Janja enfrenta resistência em culto evangélico na Bahia

Primeira-dama fala sobre união feminina, mas discurso não ecoa entre fiéis que ressaltam a centralidade de Jesus

A tentativa da primeira-dama Janja da Silva de se aproximar de mulheres evangélicas expôs um dos maiores desafios do governo: dialogar com um público que, em sua maioria, mantém fortes vínculos com valores conservadores.

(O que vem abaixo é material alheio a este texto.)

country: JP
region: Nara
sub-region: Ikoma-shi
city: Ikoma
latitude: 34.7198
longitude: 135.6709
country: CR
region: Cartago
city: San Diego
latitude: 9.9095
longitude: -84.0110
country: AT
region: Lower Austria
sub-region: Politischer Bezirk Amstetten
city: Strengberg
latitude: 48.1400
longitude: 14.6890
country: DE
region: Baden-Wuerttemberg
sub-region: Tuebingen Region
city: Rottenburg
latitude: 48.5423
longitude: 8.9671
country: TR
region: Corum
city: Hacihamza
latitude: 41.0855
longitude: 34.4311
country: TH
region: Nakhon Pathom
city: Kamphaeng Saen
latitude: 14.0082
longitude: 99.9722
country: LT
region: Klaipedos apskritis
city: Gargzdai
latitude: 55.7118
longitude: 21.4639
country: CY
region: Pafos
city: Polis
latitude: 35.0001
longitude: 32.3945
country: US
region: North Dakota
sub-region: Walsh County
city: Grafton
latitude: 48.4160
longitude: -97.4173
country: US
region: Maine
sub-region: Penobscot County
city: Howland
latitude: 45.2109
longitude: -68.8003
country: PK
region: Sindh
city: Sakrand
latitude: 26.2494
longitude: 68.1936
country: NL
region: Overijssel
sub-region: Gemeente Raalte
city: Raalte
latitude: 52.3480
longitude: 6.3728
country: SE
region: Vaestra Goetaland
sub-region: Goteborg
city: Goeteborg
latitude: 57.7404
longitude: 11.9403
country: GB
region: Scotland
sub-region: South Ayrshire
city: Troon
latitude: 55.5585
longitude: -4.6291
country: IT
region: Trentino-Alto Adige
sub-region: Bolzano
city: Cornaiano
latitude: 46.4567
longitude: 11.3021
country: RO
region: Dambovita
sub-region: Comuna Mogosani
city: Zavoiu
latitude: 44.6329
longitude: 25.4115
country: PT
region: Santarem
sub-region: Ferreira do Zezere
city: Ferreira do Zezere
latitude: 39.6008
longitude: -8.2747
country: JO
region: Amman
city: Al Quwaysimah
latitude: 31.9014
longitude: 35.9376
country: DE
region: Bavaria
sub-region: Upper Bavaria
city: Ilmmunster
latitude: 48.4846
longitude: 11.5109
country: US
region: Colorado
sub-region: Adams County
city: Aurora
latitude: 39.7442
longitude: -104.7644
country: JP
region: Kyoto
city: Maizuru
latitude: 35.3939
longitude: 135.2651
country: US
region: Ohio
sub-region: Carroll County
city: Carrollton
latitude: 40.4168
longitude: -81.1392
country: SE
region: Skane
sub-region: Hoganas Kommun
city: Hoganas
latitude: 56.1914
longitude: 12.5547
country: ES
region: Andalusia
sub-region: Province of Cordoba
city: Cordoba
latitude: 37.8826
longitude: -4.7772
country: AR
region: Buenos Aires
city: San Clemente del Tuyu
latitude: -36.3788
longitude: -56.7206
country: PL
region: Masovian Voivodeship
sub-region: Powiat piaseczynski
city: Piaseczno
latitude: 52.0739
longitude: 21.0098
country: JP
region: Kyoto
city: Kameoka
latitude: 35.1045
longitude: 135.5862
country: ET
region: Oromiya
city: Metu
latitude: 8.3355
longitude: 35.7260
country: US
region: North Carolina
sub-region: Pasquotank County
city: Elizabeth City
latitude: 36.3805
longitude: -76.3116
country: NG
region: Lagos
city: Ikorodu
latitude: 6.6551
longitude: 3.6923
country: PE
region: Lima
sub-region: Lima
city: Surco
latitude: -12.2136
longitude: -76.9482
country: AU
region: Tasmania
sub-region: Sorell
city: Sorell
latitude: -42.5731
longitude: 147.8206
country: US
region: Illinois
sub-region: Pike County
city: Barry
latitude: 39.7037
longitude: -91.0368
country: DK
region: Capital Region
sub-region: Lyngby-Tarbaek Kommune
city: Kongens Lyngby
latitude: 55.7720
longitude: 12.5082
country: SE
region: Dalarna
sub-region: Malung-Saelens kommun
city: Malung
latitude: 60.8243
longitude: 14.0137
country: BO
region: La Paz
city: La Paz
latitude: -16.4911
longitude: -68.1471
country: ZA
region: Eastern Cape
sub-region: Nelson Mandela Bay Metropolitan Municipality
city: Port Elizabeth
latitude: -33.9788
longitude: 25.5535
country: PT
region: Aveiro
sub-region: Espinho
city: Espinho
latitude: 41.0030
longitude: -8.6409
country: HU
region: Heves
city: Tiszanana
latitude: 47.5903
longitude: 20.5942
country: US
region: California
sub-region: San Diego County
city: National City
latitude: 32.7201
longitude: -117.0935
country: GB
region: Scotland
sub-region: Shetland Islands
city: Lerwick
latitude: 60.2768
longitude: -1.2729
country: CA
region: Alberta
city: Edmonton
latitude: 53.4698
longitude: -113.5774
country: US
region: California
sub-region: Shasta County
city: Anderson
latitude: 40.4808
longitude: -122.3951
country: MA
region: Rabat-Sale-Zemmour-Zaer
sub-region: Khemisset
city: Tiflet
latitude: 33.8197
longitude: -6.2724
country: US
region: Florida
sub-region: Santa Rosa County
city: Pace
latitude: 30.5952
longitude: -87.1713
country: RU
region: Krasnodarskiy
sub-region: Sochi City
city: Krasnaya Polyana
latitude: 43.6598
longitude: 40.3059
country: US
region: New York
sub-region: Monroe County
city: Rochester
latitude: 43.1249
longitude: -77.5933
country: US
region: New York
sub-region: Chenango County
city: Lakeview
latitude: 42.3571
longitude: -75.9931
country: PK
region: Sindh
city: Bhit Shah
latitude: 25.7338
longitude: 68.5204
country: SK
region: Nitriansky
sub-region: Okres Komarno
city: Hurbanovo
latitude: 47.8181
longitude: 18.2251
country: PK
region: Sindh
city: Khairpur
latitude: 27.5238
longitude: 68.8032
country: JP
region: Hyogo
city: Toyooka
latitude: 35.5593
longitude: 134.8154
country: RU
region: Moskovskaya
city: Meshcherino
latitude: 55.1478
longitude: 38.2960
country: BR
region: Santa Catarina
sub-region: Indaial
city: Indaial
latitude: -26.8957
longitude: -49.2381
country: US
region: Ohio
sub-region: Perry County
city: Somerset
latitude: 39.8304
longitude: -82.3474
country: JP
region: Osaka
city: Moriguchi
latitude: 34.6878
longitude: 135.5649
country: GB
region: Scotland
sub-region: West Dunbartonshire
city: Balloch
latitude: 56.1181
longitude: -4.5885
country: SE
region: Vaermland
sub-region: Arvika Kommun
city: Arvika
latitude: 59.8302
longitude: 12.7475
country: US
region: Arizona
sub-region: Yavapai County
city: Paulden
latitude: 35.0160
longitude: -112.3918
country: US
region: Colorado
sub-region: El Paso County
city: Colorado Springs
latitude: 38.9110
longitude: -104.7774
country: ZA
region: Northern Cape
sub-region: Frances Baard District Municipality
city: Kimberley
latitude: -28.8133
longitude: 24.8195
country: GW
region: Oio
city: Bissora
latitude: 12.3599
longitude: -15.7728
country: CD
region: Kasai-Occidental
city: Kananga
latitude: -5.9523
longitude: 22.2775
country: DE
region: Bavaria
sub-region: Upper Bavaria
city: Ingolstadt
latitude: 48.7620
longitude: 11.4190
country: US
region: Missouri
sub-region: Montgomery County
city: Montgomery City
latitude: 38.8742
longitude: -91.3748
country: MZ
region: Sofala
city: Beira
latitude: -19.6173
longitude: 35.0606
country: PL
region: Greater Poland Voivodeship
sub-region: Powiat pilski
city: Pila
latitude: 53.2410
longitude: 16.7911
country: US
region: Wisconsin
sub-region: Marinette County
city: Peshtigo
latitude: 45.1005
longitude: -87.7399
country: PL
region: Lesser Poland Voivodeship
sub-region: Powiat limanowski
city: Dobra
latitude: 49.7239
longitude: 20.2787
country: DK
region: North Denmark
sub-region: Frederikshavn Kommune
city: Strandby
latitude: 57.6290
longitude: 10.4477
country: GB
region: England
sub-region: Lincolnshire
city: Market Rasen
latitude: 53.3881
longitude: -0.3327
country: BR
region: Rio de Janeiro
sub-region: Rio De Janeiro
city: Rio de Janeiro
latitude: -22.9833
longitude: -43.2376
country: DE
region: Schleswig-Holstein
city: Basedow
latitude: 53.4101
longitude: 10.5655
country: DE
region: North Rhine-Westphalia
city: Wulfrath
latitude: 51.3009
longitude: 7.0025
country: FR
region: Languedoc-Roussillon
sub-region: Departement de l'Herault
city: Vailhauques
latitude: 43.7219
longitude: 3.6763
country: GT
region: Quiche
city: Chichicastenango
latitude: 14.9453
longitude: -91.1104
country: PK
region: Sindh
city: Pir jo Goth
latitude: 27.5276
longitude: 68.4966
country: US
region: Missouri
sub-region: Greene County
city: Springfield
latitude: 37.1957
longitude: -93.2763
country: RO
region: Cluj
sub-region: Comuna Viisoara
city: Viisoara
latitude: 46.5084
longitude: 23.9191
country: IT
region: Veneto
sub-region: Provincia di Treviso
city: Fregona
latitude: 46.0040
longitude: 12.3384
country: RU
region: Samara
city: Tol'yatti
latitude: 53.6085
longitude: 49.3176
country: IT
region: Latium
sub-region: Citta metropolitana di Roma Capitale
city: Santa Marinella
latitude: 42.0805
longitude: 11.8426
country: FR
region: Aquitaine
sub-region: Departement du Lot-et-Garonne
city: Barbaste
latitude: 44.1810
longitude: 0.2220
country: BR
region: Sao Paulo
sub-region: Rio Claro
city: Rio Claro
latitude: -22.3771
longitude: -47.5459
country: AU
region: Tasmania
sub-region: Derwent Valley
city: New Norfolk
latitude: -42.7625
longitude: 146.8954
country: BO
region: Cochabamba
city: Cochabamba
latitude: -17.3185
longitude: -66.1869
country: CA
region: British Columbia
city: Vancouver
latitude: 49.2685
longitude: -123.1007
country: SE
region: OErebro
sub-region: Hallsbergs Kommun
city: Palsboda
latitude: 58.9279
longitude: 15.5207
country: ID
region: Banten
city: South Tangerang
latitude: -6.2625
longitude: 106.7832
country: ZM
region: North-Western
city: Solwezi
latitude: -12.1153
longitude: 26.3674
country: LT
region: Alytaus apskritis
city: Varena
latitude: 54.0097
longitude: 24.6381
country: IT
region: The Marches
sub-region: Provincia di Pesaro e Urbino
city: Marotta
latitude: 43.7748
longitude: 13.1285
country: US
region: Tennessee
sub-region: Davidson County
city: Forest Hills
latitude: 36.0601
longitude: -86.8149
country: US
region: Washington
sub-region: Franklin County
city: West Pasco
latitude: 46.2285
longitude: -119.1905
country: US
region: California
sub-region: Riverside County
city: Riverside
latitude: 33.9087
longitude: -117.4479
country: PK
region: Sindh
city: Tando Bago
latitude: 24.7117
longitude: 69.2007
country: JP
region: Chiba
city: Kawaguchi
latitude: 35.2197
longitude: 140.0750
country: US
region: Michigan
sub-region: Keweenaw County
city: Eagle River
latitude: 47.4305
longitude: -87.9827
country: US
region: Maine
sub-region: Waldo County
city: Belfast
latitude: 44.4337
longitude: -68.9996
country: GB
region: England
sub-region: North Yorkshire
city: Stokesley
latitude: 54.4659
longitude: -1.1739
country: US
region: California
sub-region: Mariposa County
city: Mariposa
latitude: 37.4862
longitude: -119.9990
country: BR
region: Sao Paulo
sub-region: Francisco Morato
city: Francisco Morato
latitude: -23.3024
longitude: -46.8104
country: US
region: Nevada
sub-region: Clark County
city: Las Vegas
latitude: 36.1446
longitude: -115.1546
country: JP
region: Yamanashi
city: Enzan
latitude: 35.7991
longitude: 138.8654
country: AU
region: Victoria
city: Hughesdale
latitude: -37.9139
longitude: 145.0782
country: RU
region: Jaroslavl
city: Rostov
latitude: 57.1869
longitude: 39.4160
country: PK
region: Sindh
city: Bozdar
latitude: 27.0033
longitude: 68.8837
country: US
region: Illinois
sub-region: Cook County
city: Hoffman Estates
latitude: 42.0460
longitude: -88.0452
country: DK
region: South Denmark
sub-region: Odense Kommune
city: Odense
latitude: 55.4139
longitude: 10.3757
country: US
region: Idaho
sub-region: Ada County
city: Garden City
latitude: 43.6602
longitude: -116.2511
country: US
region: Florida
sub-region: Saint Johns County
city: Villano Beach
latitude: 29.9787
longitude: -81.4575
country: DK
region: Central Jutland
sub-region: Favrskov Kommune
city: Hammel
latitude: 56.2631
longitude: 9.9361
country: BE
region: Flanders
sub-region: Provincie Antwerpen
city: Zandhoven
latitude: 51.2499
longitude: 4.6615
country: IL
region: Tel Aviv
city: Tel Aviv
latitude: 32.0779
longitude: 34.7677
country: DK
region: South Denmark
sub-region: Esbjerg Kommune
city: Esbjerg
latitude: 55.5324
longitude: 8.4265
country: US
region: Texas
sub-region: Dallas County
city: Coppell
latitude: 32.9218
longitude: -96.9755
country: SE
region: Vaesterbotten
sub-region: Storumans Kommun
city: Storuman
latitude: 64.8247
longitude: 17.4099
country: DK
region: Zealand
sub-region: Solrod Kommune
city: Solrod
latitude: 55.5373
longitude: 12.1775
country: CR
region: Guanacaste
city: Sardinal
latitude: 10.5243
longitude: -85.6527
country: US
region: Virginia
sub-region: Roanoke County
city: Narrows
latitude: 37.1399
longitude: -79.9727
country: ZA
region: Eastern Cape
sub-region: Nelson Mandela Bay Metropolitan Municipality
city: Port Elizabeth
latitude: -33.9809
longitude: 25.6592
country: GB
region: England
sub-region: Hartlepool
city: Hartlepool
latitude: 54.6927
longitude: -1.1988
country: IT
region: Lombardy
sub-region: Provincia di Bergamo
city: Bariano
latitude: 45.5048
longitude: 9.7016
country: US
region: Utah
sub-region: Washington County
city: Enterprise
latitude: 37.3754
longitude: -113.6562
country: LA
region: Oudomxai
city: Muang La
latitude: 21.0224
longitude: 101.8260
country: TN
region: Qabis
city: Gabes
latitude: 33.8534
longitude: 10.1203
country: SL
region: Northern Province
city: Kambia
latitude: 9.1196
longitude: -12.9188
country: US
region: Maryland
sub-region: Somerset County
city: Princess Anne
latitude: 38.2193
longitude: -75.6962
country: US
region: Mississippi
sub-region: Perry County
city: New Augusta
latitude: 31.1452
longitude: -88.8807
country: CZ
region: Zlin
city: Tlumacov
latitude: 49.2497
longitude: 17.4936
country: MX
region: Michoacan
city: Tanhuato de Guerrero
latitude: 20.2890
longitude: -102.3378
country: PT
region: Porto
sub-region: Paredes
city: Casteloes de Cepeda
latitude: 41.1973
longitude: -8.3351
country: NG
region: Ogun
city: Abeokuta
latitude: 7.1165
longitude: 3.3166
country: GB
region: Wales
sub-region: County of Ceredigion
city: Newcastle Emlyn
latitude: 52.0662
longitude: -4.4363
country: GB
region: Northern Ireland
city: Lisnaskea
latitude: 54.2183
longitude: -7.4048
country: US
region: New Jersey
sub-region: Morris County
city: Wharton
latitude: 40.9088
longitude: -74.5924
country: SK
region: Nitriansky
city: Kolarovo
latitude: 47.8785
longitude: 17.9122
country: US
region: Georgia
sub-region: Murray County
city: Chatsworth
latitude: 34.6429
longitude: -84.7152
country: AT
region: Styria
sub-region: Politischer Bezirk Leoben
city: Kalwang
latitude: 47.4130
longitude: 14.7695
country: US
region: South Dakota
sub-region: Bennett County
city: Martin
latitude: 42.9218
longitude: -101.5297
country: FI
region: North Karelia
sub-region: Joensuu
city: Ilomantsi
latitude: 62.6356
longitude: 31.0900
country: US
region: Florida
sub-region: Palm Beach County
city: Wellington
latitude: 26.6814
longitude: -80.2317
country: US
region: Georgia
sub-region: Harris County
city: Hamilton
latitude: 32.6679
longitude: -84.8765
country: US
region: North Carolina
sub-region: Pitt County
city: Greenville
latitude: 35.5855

Durante um culto na Igreja Batista Adonai, em Cajazeiras (BA), Janja fez um breve discurso defendendo que as mulheres precisam se unir contra a opressão e o silenciamento, afirmando:

“Não tem outra pessoa que vai fazer isso pela gente. Somos nós mesmas que temos que nos colocar.”

A fala, porém, soou distante da visão evangélica, que vê na fé em Jesus Cristo — como diz Filipenses 4:13, “Tudo posso naquele que me fortalece” — a verdadeira fonte de força e resistência. Para líderes religiosas consultadas, a questão não está na ligação de Janja com o candomblé, mas no fato de que sua aproximação acontece em ano pré-eleitoral, sem afinidade real com os princípios da comunidade evangélica, especialmente em temas como aborto.

Estratégia política ou ruído cultural?

Segundo o cientista político Bruno Soller, a escolha de uma igreja batista mais moderada poderia ser uma forma de evitar o confronto direto com as correntes neopentecostais mais alinhadas à direita. Ainda assim, o discurso não convenceu.

“É curioso que a primeira-dama, identificada com o candomblé, fale a um público evangélico conservador usando inclusive uma camisa do MTST. Essa mensagem não chega a eles”, analisou Soller, lembrando que Salvador é hoje uma das cidades onde o número de evangélicos mais cresce, em contraste com o candomblé.

O pano de fundo

Desde a redemocratização, a presença evangélica no Brasil saltou de 9% para 38% da população. Com o avanço do bolsonarismo, o peso político desse segmento cresceu ainda mais, transformando pautas religiosas em bandeiras eleitorais de impacto nacional.

Nesse cenário, a fala de Janja não apenas gerou desconforto imediato, mas também ilustrou a dificuldade do governo em dialogar com uma base religiosa que, mais do que social, entende sua fé como o centro da vida.